В этот момент зазвонил телефон, и она глянула на дисплей. Номер был незнакомый, но она точно знала, кто это.
С бешено колотящимся сердцем она ответила:
— Да?
— Ты уже подумала над моим предложением, carа?
И внезапно Эмма поняла, что больше не может убегать, потому что зашла в тупик и бежать некуда. И больше не может скрывать правду от мужа. Он должен знать о Джино, и она обязана рассказать ему.
— Да, — тихо проговорила она. — Ни о чем другом я и не думала. Мне нужно увидеться с тобой. — И почему не покончить с этим прямо сейчас?
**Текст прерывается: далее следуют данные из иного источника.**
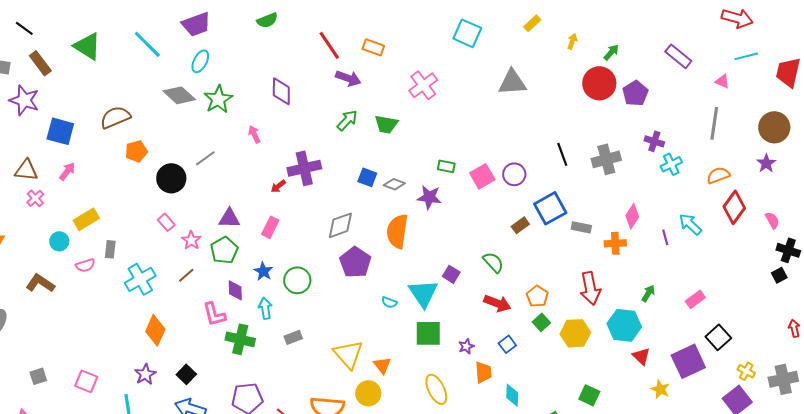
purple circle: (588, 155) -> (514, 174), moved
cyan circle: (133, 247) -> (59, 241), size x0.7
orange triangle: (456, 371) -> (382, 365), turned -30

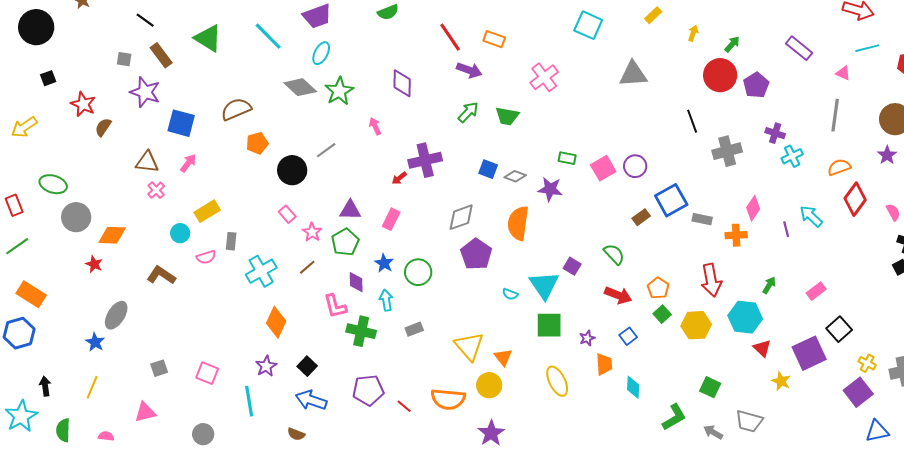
black line: (562, 154) -> (692, 121), moved

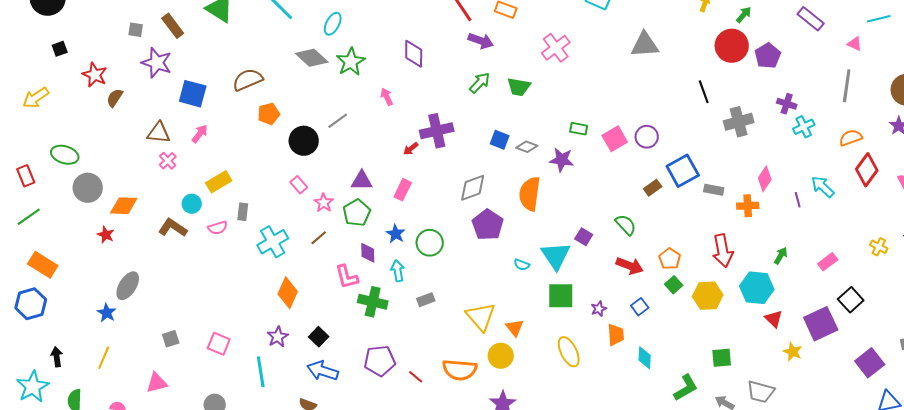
brown L-shape: (161, 275) -> (173, 228), moved
yellow cross: (867, 363) -> (879, 247), moved
green square: (710, 387) -> (722, 358), turned -30

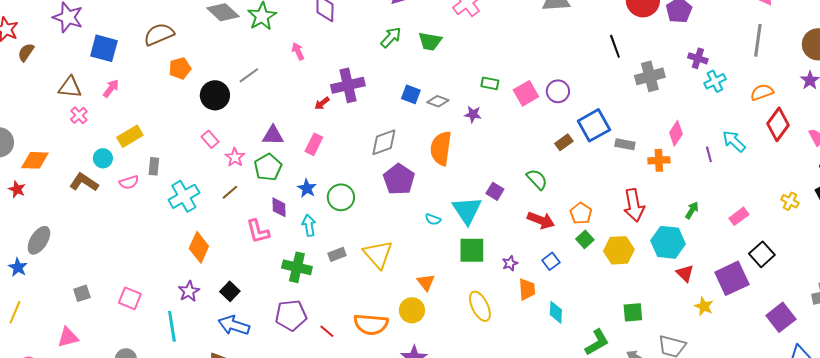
purple star: (562, 160) -> (473, 114), size x0.7
green cross: (373, 302) -> (297, 267), moved
yellow triangle: (481, 317) -> (378, 254), moved

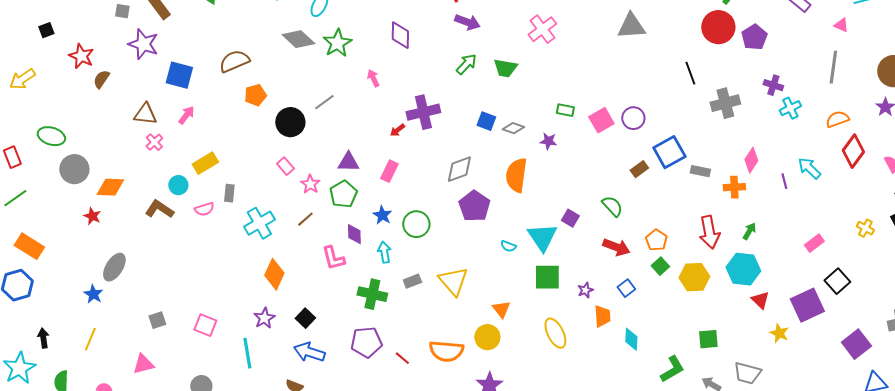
green arrow: (692, 210) -> (749, 231), moved

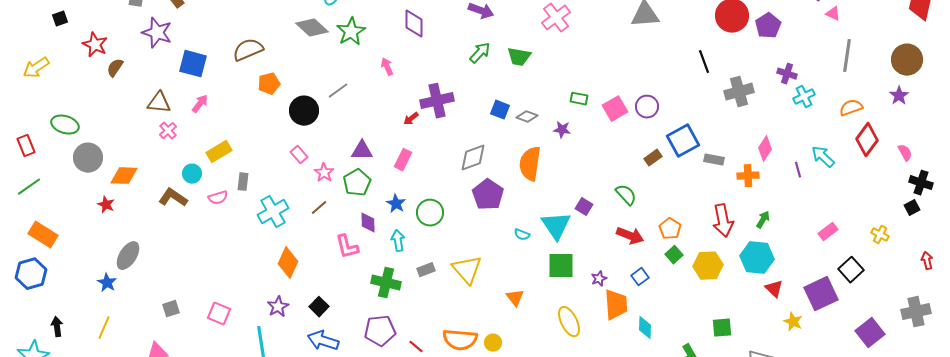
pink triangle: (841, 25) -> (833, 14), moved
yellow cross: (865, 228) -> (880, 235), moved
orange trapezoid: (602, 316) -> (616, 305), size x1.4
yellow circle: (487, 337) -> (493, 343), moved, size x0.7

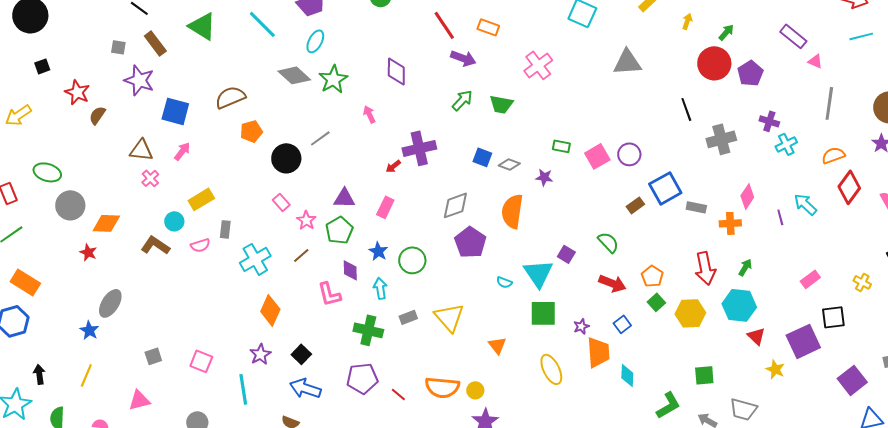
black square: (851, 270) -> (833, 317), turned 35

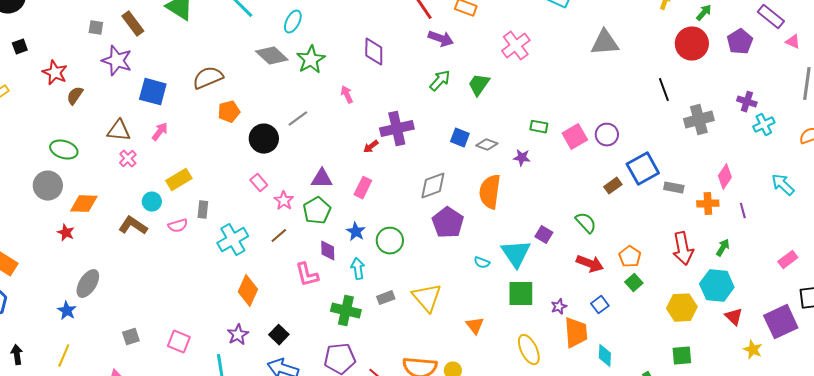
purple pentagon: (750, 73) -> (740, 42), moved
green trapezoid: (501, 104) -> (479, 85), turned 115
green ellipse: (47, 172) -> (64, 150), moved
purple line: (780, 217) -> (743, 211), moved
yellow hexagon: (690, 313) -> (682, 308), moved

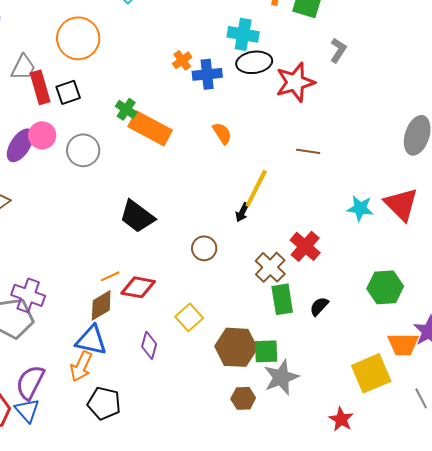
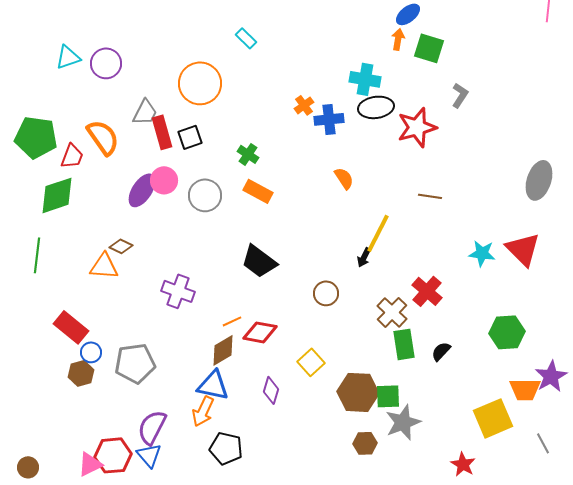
orange rectangle: (150, 128) -> (258, 191), moved, size x0.7
purple cross: (28, 295) -> (178, 291), moved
Какой смысл еще раз просить Джоанну посидеть с ребенком?
Итак, она передумала, как он и предполагал. Он испытал торжество и предвкушение, сопровождавшиеся горьким привкусом разочарования. Разве не восхищался он тем, с какой горячностью она швырнула его предложение ему в лицо? Разве не увидел в этом отражение той женщины, в которую влюбился, которая проявляла сдержанность, отказываясь спать с ним только потому, что он этого хочет?
Но нет. Похоже, он все это время был прав, и у всех есть цена, даже у Эммы. Особенно у Эммы.
— До вечера я занят. Ты знаешь отель «Винолий»?
Слышала.
Встретимся там в шесть. В баре.
Эмма закрыла глаза от облегчения. Общественное место. Даже Винченцо не позволит себе дать волю гневу в присутствии посторонних.
— Хорошо.
— Ciao, — отозвался он вкрадчивым голосом, прерывая связь.
Эмма вонзила ногти в ладони. Она позвонит Джоанне и скажет, что будет позже, чем планировала. А пока нужно придумать, как лучше сообщить Винченцо, что у него есть ребенок. Страшно даже представить, какова будет его реакция, но что бы он ни сказал, какие бы обвинения или оскорбления ни бросал в нее, она должна все выдержать.
Ради себя и ради Джино.
ГЛАВА ПЯТАЯ
Сердце Эммы заколотилось как безумное, когда она вошла в бар отеля и увидела Винченцо, разговаривающего с кем-то из персонала. Он выглядел неотразимо, как всегда, и абсолютно уверенно среди всей этой роскоши.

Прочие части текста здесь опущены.